One of the usual suspects I fish with doesn’t own a rod or reel that costs much more than a C-note or two. I think the smile on his face says it all. It ain’t all about what kind of stick you’re waving.
Nice fish | Photo by T. Satake
Same goes for my wife. Her rod, reel, backing, and line cost less than one of my high end sticks. She once out fished me [actually I got worked]. She put on a clinic. That day she kept giving me crap about how incredibly sweet her $200 rod was. Wait…didn’t I teach you how to fly fish. I must just be a great teacher.
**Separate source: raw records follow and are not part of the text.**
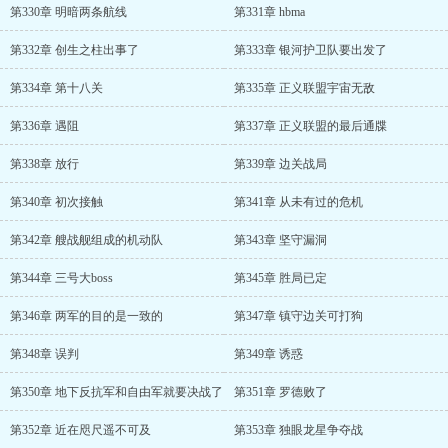
第330章 明暗两条航线
第331章 hbma
第332章 创生之柱出事了
第333章 银河护卫队要出发了
第334章 第十八关
第335章 正义联盟宇宙无敌
第336章 遇阻
第337章 正义联盟的最后通牒
第338章 放行
第339章 边关战局
第340章 初次接触
第341章 从未有过的危机
第342章 艘战舰组成的机动队
第343章 坚守漏洞
第344章 三号大boss
第345章 胜局已定
第346章 两军的目的是一致的
第347章 镇守边关可打狗
第348章 误判
第349章 诱惑
第350章 地下反抗军和自由军就要决战了
第351章 罗德败了
第352章 近在咫尺遥不可及
第353章 独眼龙星争夺战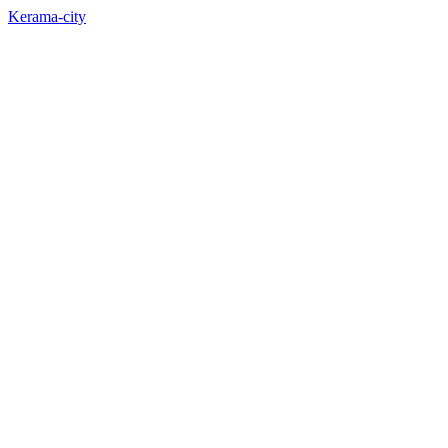
Kerama-city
So what am I gaining with the $650+ rod and $500+ reel? Performance…that’s right! That’s not just canned marketing hype. Whenever I run into someone who tries to tell me that the tools don’t matter…I politely hand over my stick and let them toss a few loops. 10 times out of 10 they change their tune real quick. Nice huh?
I’ve cast a few rods over the years and can tell you that there is a difference between top shelf and bottom shelf. I’m wondering though if middle shelf is good enough. Damn, my wife is going to read this and there goes my chance at picking up a Burkheimer 8139.
Don’t get excited honey, let me explain. Circumstances over the past few years have forced me to become more prudent about how I spend those dollars I work so hard for. I still want all of the stuff on the top shelf…it’s just a little harder to afford. What took me X amount of time to accumulate the funds to make a purchase now takes me 12 times as long. Not only that, the prices seem to be going up and up each year. F!@#ing inflation.
So recently I’ve been looking into mid-range gear. Rods that cost less than $500 and reels that go for around $300. Still a lot but I’m hoping the performance is still there. Here is some gear that has caught my eye.
Scott E2 in a 10 foot 6 weight [E21006] will run you $495. Their warranty service however leaves something to be desired according to the crew at MoldyChum.
Beulah rods [single, switch, or two-hander] will run you less than $450. Word is that Bob Meiser helped develop the Beulah Switch series. That speaks volumes considering Meiser is the godfather of switch. The 10’6″ 4/5 [$380] would be a great rod for the smaller Southcentral streams.
You hear nothing but good things about Nautilus reels. I know the Neil Creek Chronicles sports a Nautilus and if it’s good enough for the Chief Svengali, it’s good enough for yours truly. The Feather Weight series looks like a real winner topping out at $345 for the Plus size model. Hey…extra cushion for the push’n costs a little something extra.
So I guess I’m going to have to spend some time at the fly shop conducting some research. Either that or I’m going to have to get a second job.